Wealth that is stored up on earth ‘where moth and vermin destroy and where [Ponzi schemers] break in and steal’ (to paraphrase a passage in the Bible) doesn’t stay wealth for long. This, in the Christian tradition, is the notion that temporal things disappear. Whether one’s wealth is grain in the silo or money in the bank, it will go away if not used.

In fact, storing up wealth out of greed or fear not only hurts us spiritually, but also human institutions can wage war against this behavior. Put your money today in a CD for a year, and the best interest rate you can find is 1.34%. Even inflation of 3% will leave you twelve months from now with a net loss.
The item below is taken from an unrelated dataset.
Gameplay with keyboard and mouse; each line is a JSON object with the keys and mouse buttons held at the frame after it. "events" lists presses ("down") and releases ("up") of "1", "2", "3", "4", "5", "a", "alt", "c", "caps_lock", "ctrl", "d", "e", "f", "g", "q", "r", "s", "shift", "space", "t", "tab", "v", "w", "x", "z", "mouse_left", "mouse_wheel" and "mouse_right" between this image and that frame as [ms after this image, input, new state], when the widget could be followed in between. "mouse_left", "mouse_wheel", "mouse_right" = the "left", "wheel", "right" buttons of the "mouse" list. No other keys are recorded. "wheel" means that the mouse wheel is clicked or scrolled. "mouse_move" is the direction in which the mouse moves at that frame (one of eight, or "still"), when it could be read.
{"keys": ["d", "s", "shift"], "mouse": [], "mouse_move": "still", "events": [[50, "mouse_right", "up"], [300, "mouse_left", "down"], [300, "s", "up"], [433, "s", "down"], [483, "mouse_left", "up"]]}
Or take an extreme case from the early 20th century, when German theoretical economist Silvio Gesell proposed something called ‘stamp scrip.’ Essentially a tax on currency that was determined by the government to be hoarded, and designed to encourage its ‘velocity’ in the system, stamp scrip would assign a stamp to a currency note each month that cost 1% of the note’s value. If the note did not carry the proper stamps when spent, it was invalid. Therefore, if you didn’t spend your money in a reasonable time, adding ‘velocity,’ it eventually would turn to valueless paper. In German, this was called schwund geld, or shrinking money. (My mother used to tell me as a child that ‘money was burning a hole in my pocket’ because I spent it so quickly. Had I lived in Germany in 1919, I would have been vindicated!)
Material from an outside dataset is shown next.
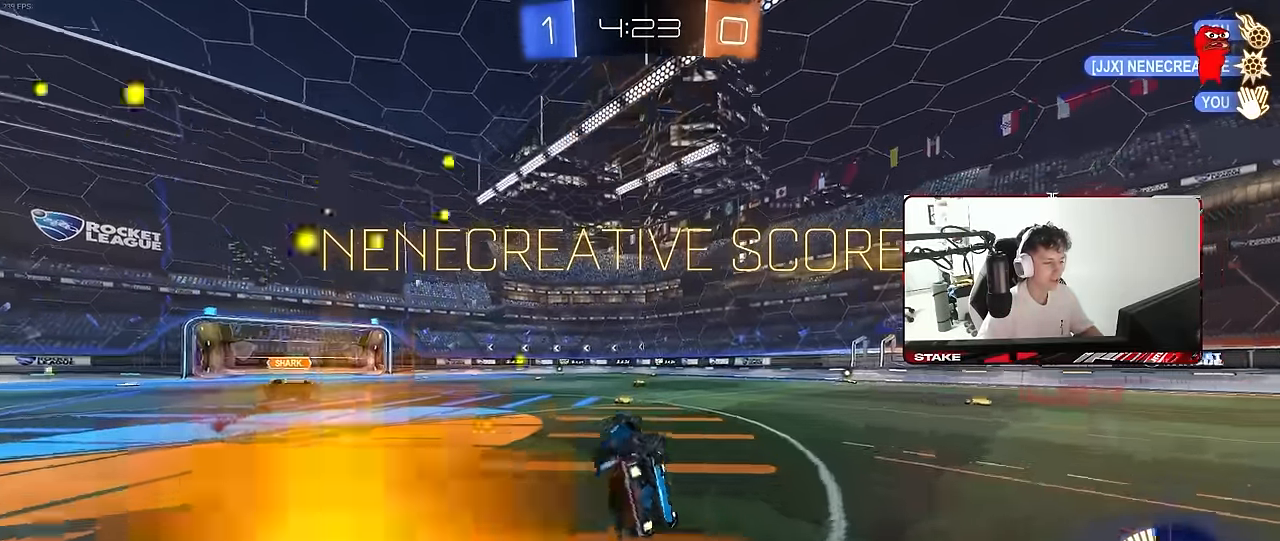
{"keys": ["w"], "mouse": [], "mouse_move": "still", "events": [[117, "s", "up"], [167, "shift", "up"], [217, "d", "up"], [350, "w", "down"], [400, "a", "down"], [500, "a", "up"]]}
Christians believe that the gospel, on the other hand, rejects my hoarding what I think are my scarce resources (an individual behavior resulting from Capitalism), and rejects the State’s forcibly distributing abundance (an organizational behavior resulting from Fascism). This position maintains that we should manage the abundance that God gives us (Genesis 1:28) and give out of the scarcity that we sometimes feel we have (II Corinthians 8:2). When Christians stop and look at Jesus Christ, they see a God who distributed himself and his life for others’ gain. They view this gain as abundant life now in terms of spiritual fullness, and in everlasting life in the world to come.

In view of the eternal life we now enjoy and anticipate more of, even what seems scarce to us is not really so. With this assurance, we can distribute ourselves generously to those around us: our families and friends, our neighbors and coworkers, and the poor and oppressed among us.